Cape's Northern Long-Jawed Ground Spider
- Conservation status: Least Concern (SANBI Red List)

Scientific classification
- Kingdom: Animalia
- Phylum: Arthropoda
- Subphylum: Chelicerata
- Class: Arachnida
- Order: Araneae
- Infraorder: Araneomorphae
- Family: Gallieniellidae
- Genus: Drassodella
- Species: D. septemmaculata
- Binomial name: Drassodella septemmaculata (Strand, 1909)
- Synonyms: Prosthesima 7-maculata Strand, 1909 ; Drassodella 7-maculata (Strand, 1909) ;

= Drassodella septemmaculata =

- Authority: (Strand, 1909)
- Conservation status: LC

Species of spider

Drassodella septemmaculata is a species of spider in the family Gallieniellidae.

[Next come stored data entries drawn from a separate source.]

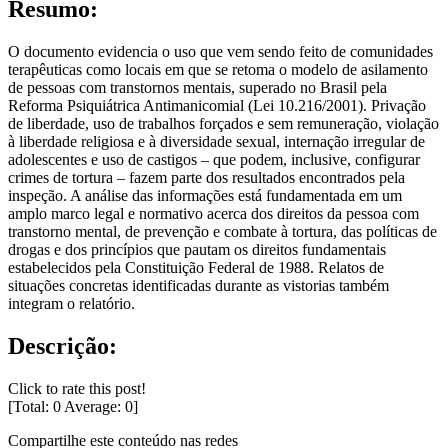
Resumo:
O documento evidencia o uso que vem sendo feito de comunidades
terapêuticas como locais em que se retoma o modelo de asilamento
de pessoas com transtornos mentais, superado no Brasil pela
Reforma Psiquiátrica Antimanicomial (Lei 10.216/2001). Privação
de liberdade, uso de trabalhos forçados e sem remuneração, violação
à liberdade religiosa e à diversidade sexual, internação irregular de
adolescentes e uso de castigos – que podem, inclusive, configurar
crimes de tortura – fazem parte dos resultados encontrados pela
inspeção. A análise das informações está fundamentada em um
amplo marco legal e normativo acerca dos direitos da pessoa com
transtorno mental, de prevenção e combate à tortura, das políticas de
drogas e dos princípios que pautam os direitos fundamentais
estabelecidos pela Constituição Federal de 1988. Relatos de
situações concretas identificadas durante as vistorias também
integram o relatório.
Descrição:
Click to rate this post!
[Total:
0
Average:
0
]
Compartilhe este conteúdo nas redes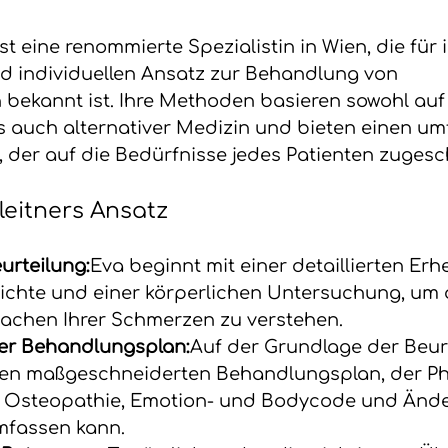
ist eine renommierte Spezialistin in Wien, die für 
d individuellen Ansatz zur Behandlung von 
bekannt ist. Ihre Methoden basieren sowohl auf
ls auch alternativer Medizin und bieten einen u
der auf die Bedürfnisse jedes Patienten zugeschn
leitners Ansatz
urteilung:
Eva beginnt mit einer detaillierten Er
chte und einer körperlichen Untersuchung, um 
achen Ihrer Schmerzen zu verstehen.
ter Behandlungsplan:
Auf der Grundlage der Beur
einen maßgeschneiderten Behandlungsplan, der Ph
r Osteopathie, Emotion- und Bodycode und Änd
mfassen kann.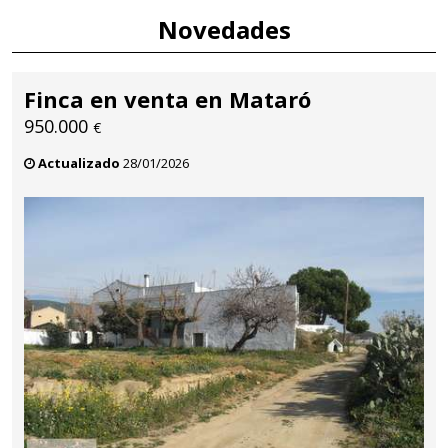
Novedades
Finca en venta en Mataró
950.000
€
Actualizado
28/01/2026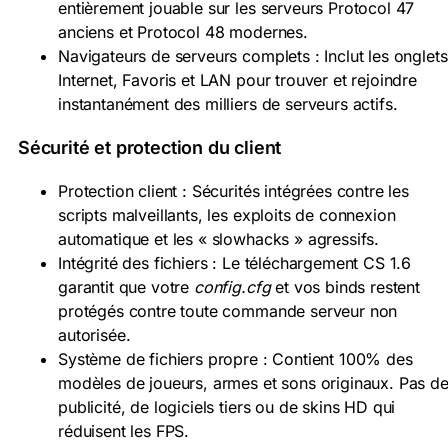
entièrement jouable sur les serveurs Protocol 47
anciens et Protocol 48 modernes.
Navigateurs de serveurs complets : Inclut les onglets
Internet, Favoris et LAN pour trouver et rejoindre
instantanément des milliers de serveurs actifs.
Sécurité et protection du client
Protection client : Sécurités intégrées contre les
scripts malveillants, les exploits de connexion
automatique et les « slowhacks » agressifs.
Intégrité des fichiers : Le téléchargement CS 1.6
garantit que votre
config.cfg
et vos binds restent
protégés contre toute commande serveur non
autorisée.
Système de fichiers propre : Contient 100% des
modèles de joueurs, armes et sons originaux. Pas d
publicité, de logiciels tiers ou de skins HD qui
réduisent les FPS.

It is endemic to South Africa.

==Distribution==
Drassodella septemmaculata is known from two provinces at elevations ranging from 9–1758 m above sea level. It has been recorded from numerous locations in the Western Cape, including Cape Town areas, Table Mountain National Park, Cederberg Wilderness Area, and various coastal and mountain locations, as well as Oorlogskloof Nature Reserve in the Northern Cape.

==Habitat==
The species has been sampled in high numbers with pitfall traps in the Cederberg Wilderness Area and occurs in Fynbos and Succulent Karoo biomes.

==Description==

Both sexes are known. Males have thicker dorsal lines than females.

==Conservation==
Drassodella septemmaculata is listed as Least Concern due to its wide range. The species is protected in Table Mountain National Park, Oorlogskloof Nature Reserve, and Cederberg Wilderness Area.